Obama's $100,000 garden grant wasted
He vowed to 'work tirelessly' to build an oasis for Englewood. It never happened.
As a state senator, Barack Obama gave $100,000 in state money to a campaign volunteer who failed to deliver on a plan to create a botanic garden in one of Chicago's most blighted neighborhoods.
Obama -- who was running for Congress when he announced the project in 2000 -- said the green space in Englewood would build ''a sense of neighborhood pride."
Instead, what was supposed to be a six-block stretch of trees and paths is now a field of unfulfilled dreams, strewn with weeds, garbage and broken pavement.
Kenny B. Smith, whose nonprofit group got the money, said it was spent legitimately, mostly on underground site preparation. But he admitted Thursday that the garden is a lost cause because other government money never came through.
"We gave up," said Smith, who heads the Chicago Better Housing Association. "It was a losing battle."
Smith -- an early Obama supporter who gave $550 to his state and congressional campaigns -- said he gave his paperwork documenting the work to a state agency and no longer has it.
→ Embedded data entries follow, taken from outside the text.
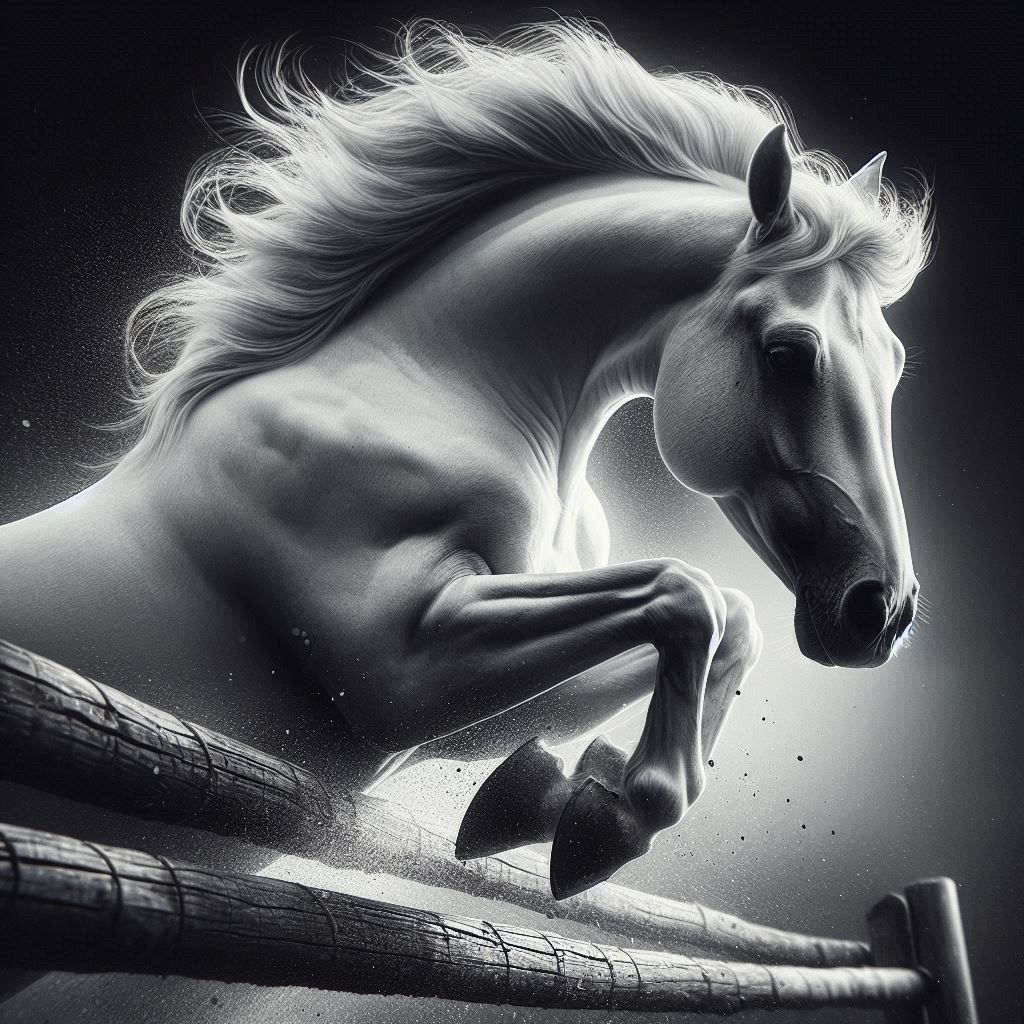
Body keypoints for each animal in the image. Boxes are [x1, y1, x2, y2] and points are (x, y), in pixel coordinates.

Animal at [0, 22, 931, 898]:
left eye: (895, 361)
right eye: (789, 353)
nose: (879, 612)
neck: (424, 391)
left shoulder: (439, 717)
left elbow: (727, 620)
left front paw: (551, 795)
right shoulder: (396, 675)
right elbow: (687, 595)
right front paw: (609, 820)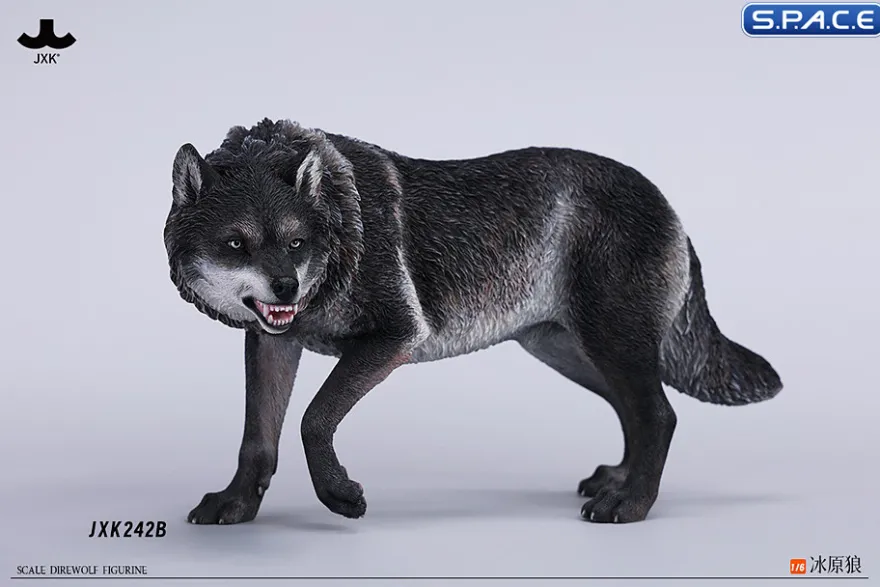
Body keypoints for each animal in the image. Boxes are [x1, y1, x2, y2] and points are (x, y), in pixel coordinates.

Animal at [164, 118, 782, 525]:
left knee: (659, 414)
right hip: (571, 354)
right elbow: (257, 438)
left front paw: (340, 497)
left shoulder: (394, 338)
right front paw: (237, 506)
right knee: (640, 412)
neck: (343, 225)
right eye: (236, 244)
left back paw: (630, 505)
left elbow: (314, 420)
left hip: (611, 346)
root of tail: (670, 206)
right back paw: (619, 481)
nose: (288, 288)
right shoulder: (273, 342)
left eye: (296, 243)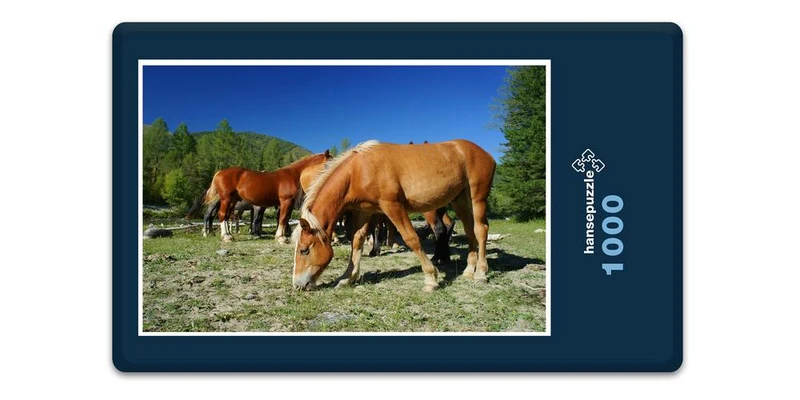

A Department of Commerce and Economic Opportunity spokeswoman said officials would look into the matter.
Smith blamed the site's current poor condition on construction material dumped there during the state's recent reconstruction of the Dan Ryan Expy.
But a reporter walked the site last week with a landscape architect from the Illinois Green Industry Association who found no evidence of the work Smith cited. The only major changes since 2000: A gazebo was added, and some trees were cut down.
Obama, the presumptive Democratic presidential nominee, said through a spokesman he wasn't responsible for monitoring the work; the staffs of Gov. Blagojevich and former Gov. George Ryan were.
"It is clear that Englewood residents have not been able to benefit from a completed community garden," Obama spokesman Ben LaBolt said. "Sen. Obama will . . . do everything he can to ensure that the Englewood community gets the resources it needs to provide its residents with a livable neighborhood."
On Jan. 14, 2000, Obama and Smith announced the Englewood Beautification Plan at Englewood High School. Obama promised to help raise $1.1 million. He was running then to unseat U.S. Rep. Bobby Rush, but lost in the Democratic primary.
The beautification project, planned near and under L tracks between 59th Place and 62nd Place, was outside Obama's state Senate district but within the congressional district.
"I will work tirelessly in Springfield and in Chicago to raise public and private dollars to fund this worthy endeavor," Obama said then.
In 2001, at Obama's direction, a $100,000 Illinois FIRST grant went to Smith's group. The garden site was part of Rosewood Estates, an affordable-housing development being built by the group, whose unpaid board chairman was Brian Washington, a Sun-Times security guard.
Plans called for more than 50 homes, but only a dozen were built, Smith said.
The remaining $1 million for the botanic garden was never raised.
Now, Smith said he's trying to get city leaders to let him use the land and other vacant lots to build about 30 new homes in Englewood.